When Borders closed in Bryn Mawr in September 2011, it was a sad day for many in this area, let alone the 30 employees (many of whom were students in either the graduate publishing or creative writing programs at Rosemont). Eighteen months later 3 bookstores remain: Children’s Book World in Haverford, Title Page (used books) in Bryn Mawr, and Barnes & Noble in Devon. This is not a plight relegated to the Main Line; this has happened all over the country. We read in the news, practically on a daily basis, that another independent bookstore has succumbed .
Yet, I am not ready to give up hope. Too many people still love the feel of a book — yes, you know what I’m talking about, the fabric covered cardboard protecting 250 to 300 pages of paper with vivid words that play with our imaginations. I do, however, believe the model must change. Children’s Book World in Haverford, by name, is a long-loved children’s bookstore, but wait…Hannah Schwartz and her staff recognized the needs of the community, and the front corner of their shop now features books for an older set. But even this may not be enough.
So I asked the program Facebook fans “Barnes and Noble to close 1/3 of stores over the next 10 years. What will this mean for some areas – no bookstores…Hmm. So how can we change the model to make them more financial viable? Thoughts?”

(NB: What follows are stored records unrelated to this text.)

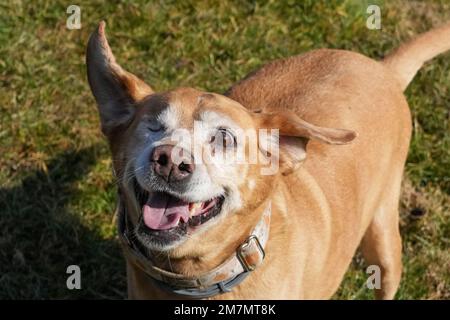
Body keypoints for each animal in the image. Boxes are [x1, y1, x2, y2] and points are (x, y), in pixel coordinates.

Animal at [86, 22, 448, 300]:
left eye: (224, 138)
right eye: (153, 126)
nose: (170, 161)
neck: (198, 275)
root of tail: (383, 69)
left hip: (384, 240)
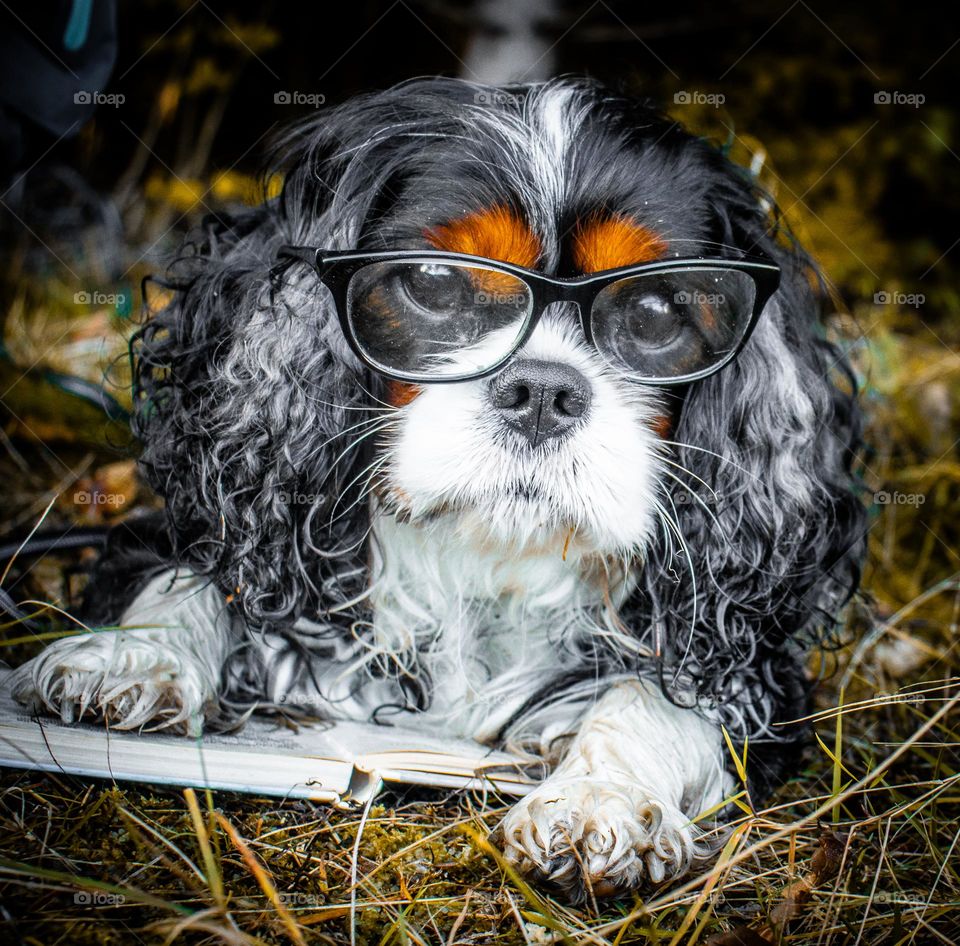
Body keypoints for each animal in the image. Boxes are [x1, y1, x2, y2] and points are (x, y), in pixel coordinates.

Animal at [9, 79, 864, 900]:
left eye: (655, 311)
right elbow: (194, 570)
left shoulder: (757, 670)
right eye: (433, 282)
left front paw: (599, 801)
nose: (543, 392)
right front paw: (130, 658)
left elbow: (656, 695)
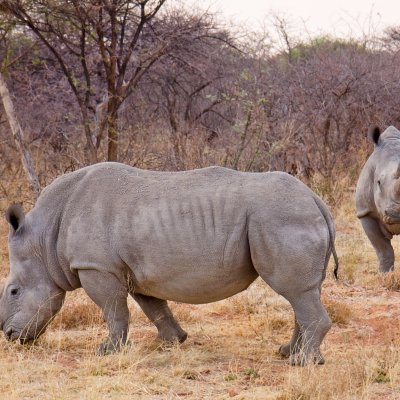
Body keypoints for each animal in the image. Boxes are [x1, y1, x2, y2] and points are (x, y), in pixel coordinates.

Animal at [0, 162, 338, 366]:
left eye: (14, 291)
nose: (10, 336)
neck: (43, 239)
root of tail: (316, 200)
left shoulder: (96, 266)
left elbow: (113, 310)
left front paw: (107, 352)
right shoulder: (131, 268)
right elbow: (153, 306)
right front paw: (170, 341)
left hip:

Here are some of the rather interesting responses (names have been withheld): “…combine the concept of libraries with bookstores. Beyond the basic idea of buying print books, it seems like the main reason people love bookstores is the atmosphere. If we keep the brick and mortar store with shelves to browse and cushy seating (and of course coffee shops), but combine it with ability to loan books (and e-books) perhaps it would work. That, or get federal funding like libraries!” Another responder said, “The solution in some areas is to convert local bookstores into non profits & make them community centers.” Well, bookstores are, I would argue, community centers, but without funding, they can’t survive as community centers. Thinking from a purely financial viewpoint, this comment was posted, “The inevitable problem of the publishing industry is that booksellers don’t get enough profit from the sale of a book. Since discounts are set, retailers – big box or indie – cannot mark-up the price of a book like in traditional retail. If new books were sold like clothes, authors & stores would have a chance. Books & music need to change their whole business structure or authors & musicians will have to always keep a day job.” Finally, the last comment, “Publisher’s rent space in the store and create their publishing boutique under the umbrella of B&N (like the harlequin display). B&N then partners with amazon to fulfill [the order]. Give [customers] a scanner while in B&N and [then] fulfill through Amazon!”
While none of the models mentioned above will work solely on their own, I assure you there is a model. As the Director of the Graduate Publishing Program and a reader, this is a question I will continue to ponder, a question my students will continue to ponder, and maybe we can create the successful model!